I got my i6S last night, and can confirm that it works no problem through USB 1, with Spotify. My suspicion is that it may be something to do with the capacity or storage space left on the device.

My new phone is 64Gb, the outgoing 16Gb and was very full.

Thoughts?


----------



## 4433allanr (Mar 11, 2016)

Same here. Plays perfectly over BT, including cover artwork. I read somewhere that you can use a lightning charge cable that does include sync, so the phone will charge but you can still use BT. Haven't tried that though.


----------



## noname (Aug 20, 2015)

It's normal with an iPhone, I described this fact time ago..apple products are not recognized as external drive and you can reproduce songs only over Bluetooth.
If you wanna listen music and charge the iPhone like me, you should buy a cable only recharge no data


----------



## GrantTTS (Mar 18, 2016)

ManuTT said:


> It's normal with an iPhone, I described this fact time ago..apple products are not recognized as external drive and you can reproduce songs only over Bluetooth.
> If you wanna listen music and charge the iPhone like me, you should buy a cable only recharge no data


Beg to differ I'm afraid.

All my music is on an IPOD Touch it is not connected by Bluetooth at all, only by the lightning cable that came with car. It works seamlessly has plenty of storage for my needs and playlists, artwork, song info all displays correctly.

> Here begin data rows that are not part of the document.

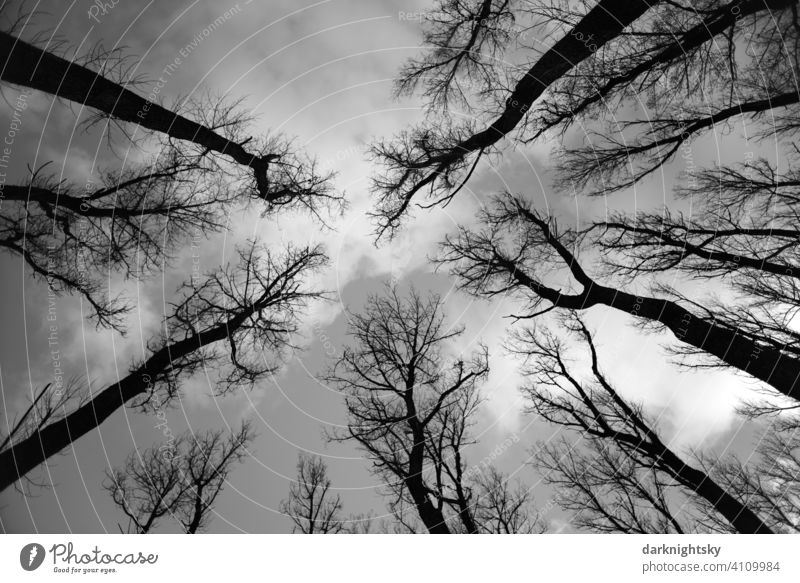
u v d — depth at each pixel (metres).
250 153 10.21
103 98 9.29
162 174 9.72
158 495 9.05
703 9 9.38
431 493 9.48
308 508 9.56
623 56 9.87
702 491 8.92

A different problem is that the mute function on the VC resets itself for media from last setting when restarting car (radio doesn't do this though).


----------



## 4433allanr (Mar 11, 2016)

Are you streaming Spotify through your iPod?


----------



## noname (Aug 20, 2015)

GrantTTS said:


> ManuTT said:
> 
> 
> > It's normal with an iPhone, I described this fact time ago..apple products are not recognized as external drive and you can reproduce songs only over Bluetooth.
> ...


Only some iPod models can be recognised..


----------



## GrantTTS (Mar 18, 2016)

4433allanr said:


> Are you streaming Spotify through your iPod?


Spotify what is that? Even my son has moved on.....must be some old fashioned thing


----------



## 4433allanr (Mar 11, 2016)

Got a charge only lead from Wilkinsons, £3. Now works perfectly. The other option is to charge from the 12v socket in the armrest that works fine too.


----------